A agressora, que cumpre pena em regime semiaberto por homicídio, deveria estar usando uma tornozeleira eletrônica, mas o dispositivo não foi encontrado no momento da prisão.
Segundo o Registro de Ocorrência e o relato da vítima, a paciente ficou agressiva após não ser atendida, mesmo após ser chamada cinco vezes pelo painel eletrônico e receber um aviso verbal.
Após a chamada, a mulher procurou a médica na enfermaria, onde a profissional atendia outra paciente, e questionou se havia sido acionada. A médica orientou que ela retornasse à recepção para ser atendida pelo médico responsável.
Em resposta, a mulher se exaltou, bloqueou a porta, impediu a circulação da médica, exigiu atendimento imediato, proferiu ameaças e a agrediu com duas cabeçadas no rosto ao tentar impedir seu retorno ao consultório.
A Guarda Civil Municipal foi imediatamente acionada, conteve a agressora e garantiu a segurança da equipe, permitindo a continuidade dos atendimentos na unidade.
Após a contenção, a suspeita foi levada ao 4º DP, no Garavelo, onde o caso foi formalizado como lesão corporal grave, conforme o Art. 129, §1º, inciso I, do Código Penal.

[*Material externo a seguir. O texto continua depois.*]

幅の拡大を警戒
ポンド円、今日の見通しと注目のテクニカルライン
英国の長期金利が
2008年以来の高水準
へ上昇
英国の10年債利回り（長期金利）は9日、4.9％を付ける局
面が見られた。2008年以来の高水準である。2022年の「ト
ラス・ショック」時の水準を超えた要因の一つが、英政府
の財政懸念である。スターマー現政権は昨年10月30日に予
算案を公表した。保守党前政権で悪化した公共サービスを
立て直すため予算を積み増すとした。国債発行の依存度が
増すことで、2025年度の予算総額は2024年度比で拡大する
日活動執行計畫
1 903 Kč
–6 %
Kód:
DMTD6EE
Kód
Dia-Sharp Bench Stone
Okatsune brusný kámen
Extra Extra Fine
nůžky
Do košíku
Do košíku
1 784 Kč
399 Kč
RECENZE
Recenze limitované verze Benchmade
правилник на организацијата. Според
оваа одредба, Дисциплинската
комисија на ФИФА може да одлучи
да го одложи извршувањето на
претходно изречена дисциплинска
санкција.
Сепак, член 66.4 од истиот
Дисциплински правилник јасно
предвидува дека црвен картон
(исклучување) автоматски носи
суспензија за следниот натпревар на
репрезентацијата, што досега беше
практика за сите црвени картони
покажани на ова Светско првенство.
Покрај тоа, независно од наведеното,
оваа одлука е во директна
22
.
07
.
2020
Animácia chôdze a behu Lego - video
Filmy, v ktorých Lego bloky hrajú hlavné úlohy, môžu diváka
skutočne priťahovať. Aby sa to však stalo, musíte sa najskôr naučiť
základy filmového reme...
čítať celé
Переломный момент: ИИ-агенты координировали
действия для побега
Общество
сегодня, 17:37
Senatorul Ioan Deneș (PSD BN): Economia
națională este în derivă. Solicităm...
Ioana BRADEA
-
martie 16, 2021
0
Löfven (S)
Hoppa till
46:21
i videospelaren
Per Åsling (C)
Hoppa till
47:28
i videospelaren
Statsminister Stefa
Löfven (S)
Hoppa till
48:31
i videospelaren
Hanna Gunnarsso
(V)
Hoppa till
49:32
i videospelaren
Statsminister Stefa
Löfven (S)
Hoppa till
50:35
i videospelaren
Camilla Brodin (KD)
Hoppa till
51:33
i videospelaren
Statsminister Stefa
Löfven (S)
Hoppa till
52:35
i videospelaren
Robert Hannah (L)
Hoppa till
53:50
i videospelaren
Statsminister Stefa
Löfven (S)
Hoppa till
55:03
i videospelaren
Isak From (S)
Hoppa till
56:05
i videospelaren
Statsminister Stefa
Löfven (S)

A médica passou por exame de corpo de delito no Instituto Médico Legal, e as investigações estão sob responsabilidade da Polícia Civil. A Prefeitura de Aparecida reafirma que não tolera violência contra profissionais de saúde e que todas as situações desse tipo serão tratadas com rigor.
As unidades de urgência e emergência do município possuem videomonitoramento, botão de pânico e presença de GCM de plantão, visando garantir a segurança das equipes e dos pacientes.